Los gnomos de jardín generan reacciones encontradas. Para muchas personas, ningún jardín está completo sin su gnomo, enano o duende, ya que afirman que estos seres, además de resultar decorativos, se dedican a proteger las plantas y las flores. Otros, en cambio, consideran que estos gnomos son kitsch y de mal gusto, mientras que hay quienes hasta sienten temor por las pequeñas figuras.

Este artículo, por supuesto, está dirigido a quienes sienten simpatía por los enanos de jardín, cuyos primeros exponentes fueron creados en la ciudad alemana de Gräfenroda a finales del siglo XIX por Phillip Griebel, utilizando terracota.

Los gnomos no tardaron en popularizarse en Alemania, donde actualmente hay más de treinta millones. La costumbre de situar estas figuras en el jardín se ha extendido a todo el mundo.

Los duendes tradicionales son fabricados con arcilla de terracota. La mezcla se vierte en moldes, después se extrae la figura, se la seca y finalmente se introduce en un horno para que endurezca. El último paso consiste en pintar cada duende.

Gnomo divertido

Otros gnomos más modernos, en cambio, son elaborados con resinas, mientras que los más económicos (pero que se arruinan más rápido) son los de plástico que pueden situarse en espacios pequeños en los jardines.

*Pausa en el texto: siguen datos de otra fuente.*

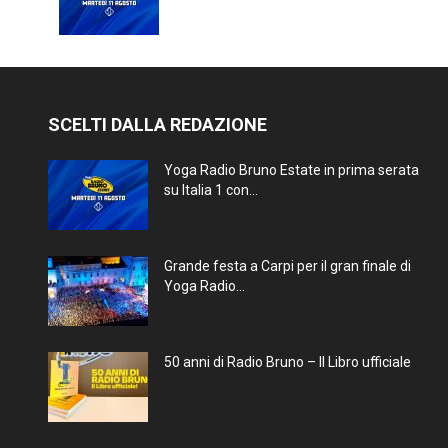
SCELTI DALLA REDAZIONE
Yoga Radio Bruno Estate in prima serata
su Italia 1 con...
Grande festa a Carpi per il gran finale di
Yoga Radio...
50 anni di Radio Bruno – Il Libro ufficiale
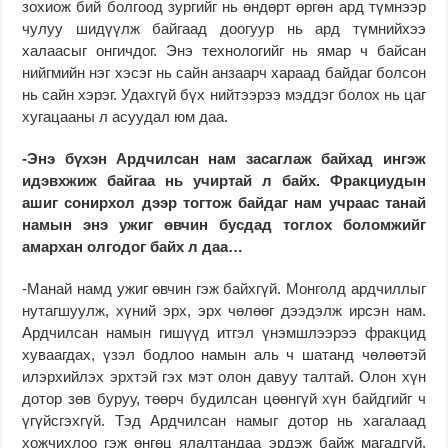
зохиож бий болгоод зургийг нь өндөрт өргөн ард түмнээр
чулуу шидүүлж байгаад доогуур нь ард түмнийхээ
халаасыг онгичдог. Энэ технологийг нь ямар ч байсан
нийгмийн нэг хэсэг нь сайн анзаарч хараад байдаг болсон
нь сайн хэрэг. Удахгүй бүх нийтээрээ мэддэг болох нь цаг
хугацааны л асуудал юм даа.
-Энэ бүхэн Ардчилсан нам засаглаж байхад ингэж
идэвхжиж байгаа нь учиртай л байх. Фракциудын
ашиг сонирхол дээр тогтож байдаг нам учраас танай
намын энэ ужиг өвчин бусдад тоглох боломжийг
амархан олгодог байх л даа…
-Манай намд ужиг өвчин гэж байхгүй. Монголд ардчиллыг
нутагшуулж, хүний эрх, эрх чөлөөг дээдэлж ирсэн нам.
Ардчилсан намын гишүүд итгэл үнэмшлээрээ фракцид
хуваагдах, үзэл бодлоо намын аль ч шатанд чөлөөтэй
илэрхийлэх эрхтэй гэх мэт олон давуу талтай. Олон хүн
дотор зөв буруу, төөрч будилсан цөөнгүй хүн байдгийг ч
үгүйсгэхгүй. Тэд Ардчилсан намыг дотор нь хагалаад
хожчихлоо гэж өнгөц ялалтандаа эрдэж байж магадгүй.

¿Qué hay que tener en cuenta a la hora de comprar gnomos de jardín? Si la intención es mantener el mismo gnomo durante muchos años, lo mejor es invertir en un gnomo de cerámica (que puede soportar todo tipo de condiciones climáticas). Los enanos de arcilla también son resistentes, pero hay que mantenerlos alejados de las heladas y de los climas más fríos.